A query was made here recently regarding a Belgian made revolver, and its worth. Having looked into the situation many years ago, I offer the following:

The Belgian gun makers thrived in the period from the early Twentieth Century up through World War I. They made, mostly, copies of American made revolvers. These guns were well made, and of good materials, mostly. The guns I have seen most often were copies of the Colt 1878 Rod Ejector double action, and copies of the Colt Single Action Army. In addition, there were lesser quality guns made to look like the Colt SAA, but double action and on smaller frames. One of my first guns as a kid was a top-break double action .44-40, of original design but looking slightly like a Smith & Wesson of the period. All of these guns were clearly marked, so as to not confuse them with the American made product. And, most were good guns, made for the ammunition of the period, which was the transitional period of black powder or semi-smokeless powders.

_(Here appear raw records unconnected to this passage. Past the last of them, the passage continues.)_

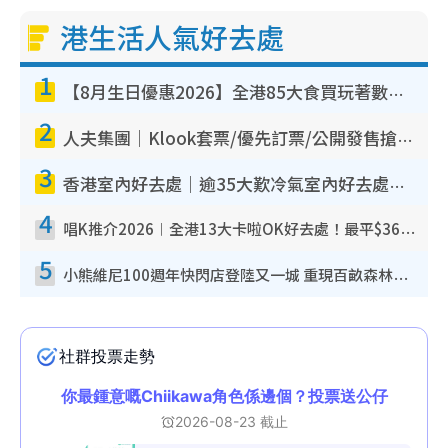
港生活人氣好去處
1
【8月生日優惠2026】全港85大食買玩著數攻略 自助餐/火鍋放題同行免費＋誠品/DONKI送現金券
2
人夫集團｜Klook套票/優先訂票/公開發售搶飛攻略！附票價.購票連結.場地座位表
3
香港室內好去處｜逾35大歎冷氣室內好去處推介 室內活動免費避雨無懼落雨
4
唱K推介2026︱全港13大卡啦OK好去處！最平$36起 日文K都有！(附地址+收費詳情)
5
小熊維尼100週年快閃店登陸又一城 重現百畝森林經典場景／獨家限定盲盒登場／專屬DIY香水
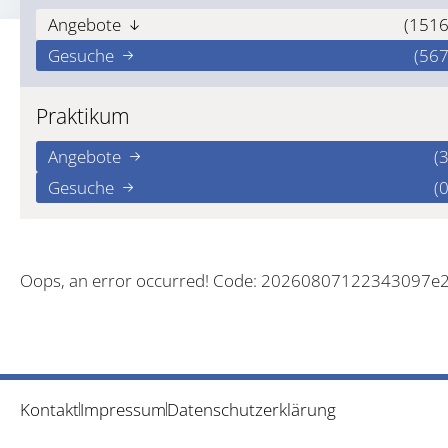
Angebote
(1516
Gesuche
(567
Praktikum
Angebote
(3
Gesuche
(0
Oops, an error occurred! Code: 20260807122343097e
Kontakt
Impressum
Datenschutzerklärung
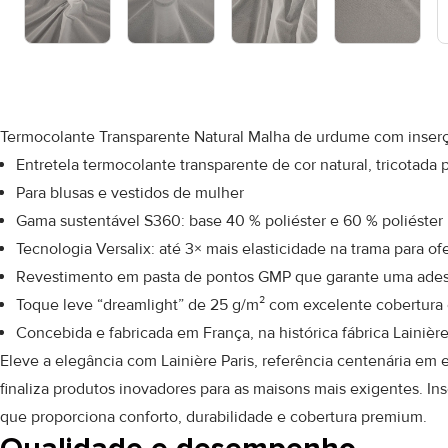
Termocolante Transparente Natural Malha de urdume com inserçã
Entretela termocolante transparente de cor natural, tricotada 
Para blusas e vestidos de mulher
Gama sustentável S360: base 40 % poliéster e 60 % poliéster
Tecnologia Versalix: até 3× mais elasticidade na trama para of
Revestimento em pasta de pontos GMP que garante uma adesão
Toque leve “dreamlight” de 25 g/m² com excelente cobertura e
Concebida e fabricada em França, na histórica fábrica Lainière
Eleve a elegância com Lainière Paris, referência centenária em e
finaliza produtos inovadores para as maisons mais exigentes. In
que proporciona conforto, durabilidade e cobertura premium.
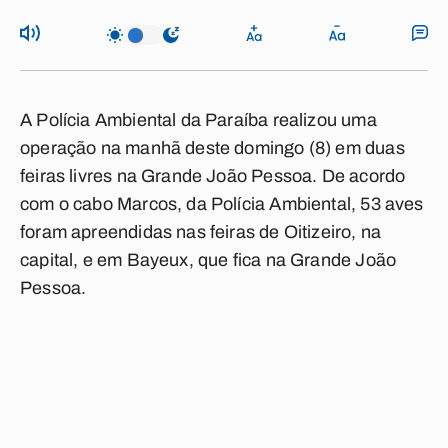
A Polícia Ambiental da Paraíba realizou uma
operação na manhã deste domingo (8) em duas
feiras livres na Grande João Pessoa. De acordo
com o cabo Marcos, da Polícia Ambiental, 53 aves
foram apreendidas nas feiras de Oitizeiro, na
capital, e em Bayeux, que fica na Grande João
Pessoa.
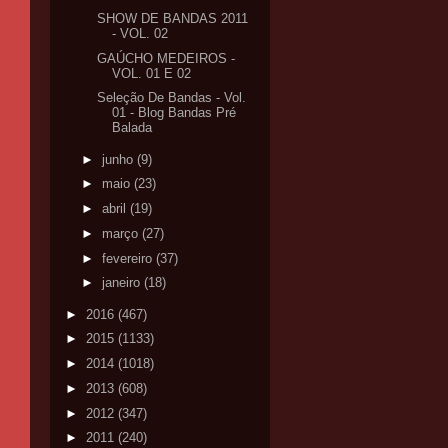
SHOW DE BANDAS 2011
- VOL. 02
GAÚCHO MEDEIROS -
VOL. 01 E 02
Seleção De Bandas - Vol.
01 - Blog Bandas Pré
Balada
►
junho
(9)
►
maio
(23)
►
abril
(19)
►
março
(27)
►
fevereiro
(37)
►
janeiro
(18)
►
2016
(467)
►
2015
(1133)
►
2014
(1018)
►
2013
(608)
►
2012
(347)
►
2011
(240)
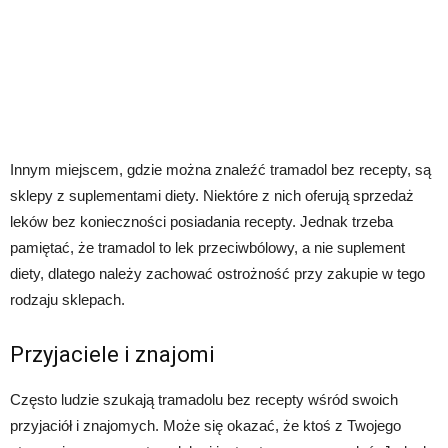
Innym miejscem, gdzie można znaleźć tramadol bez recepty, są
sklepy z suplementami diety. Niektóre z nich oferują sprzedaż
leków bez konieczności posiadania recepty. Jednak trzeba
pamiętać, że tramadol to lek przeciwbólowy, a nie suplement
diety, dlatego należy zachować ostrożność przy zakupie w tego
rodzaju sklepach.
Przyjaciele i znajomi
Często ludzie szukają tramadolu bez recepty wśród swoich
przyjaciół i znajomych. Może się okazać, że ktoś z Twojego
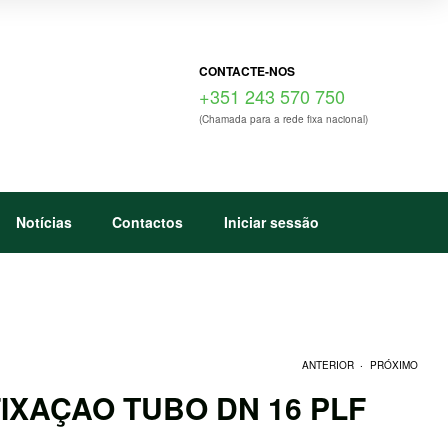
CONTACTE-NOS
+351 243 570 750
(Chamada para a rede fixa nacional)
Notícias
Contactos
Iniciar sessão
.
ANTERIOR
PRÓXIMO
IXAÇAO TUBO DN 16 PLF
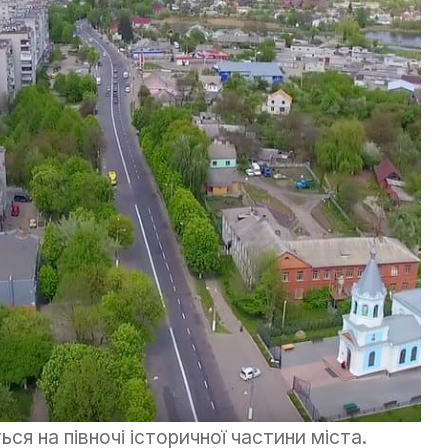
ься на півночі історичної частини міста.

A couple of years back, a friend of mine showed me a bag of gun parts that he had obtained from a returning Government worker who had spent time in Europe. The bag contained enough parts to make a copy of two Colt 1851 Navies and, I think, three Colt 1849 Pocket Model revolvers, and having enough parts left over to build another three or gun guns with the purchase of a few more parts. These parts were all in the white, and, from what I gathered, had been stored since the oputbreak of WW II. I've lost contact with this man, so don't know the final outcome.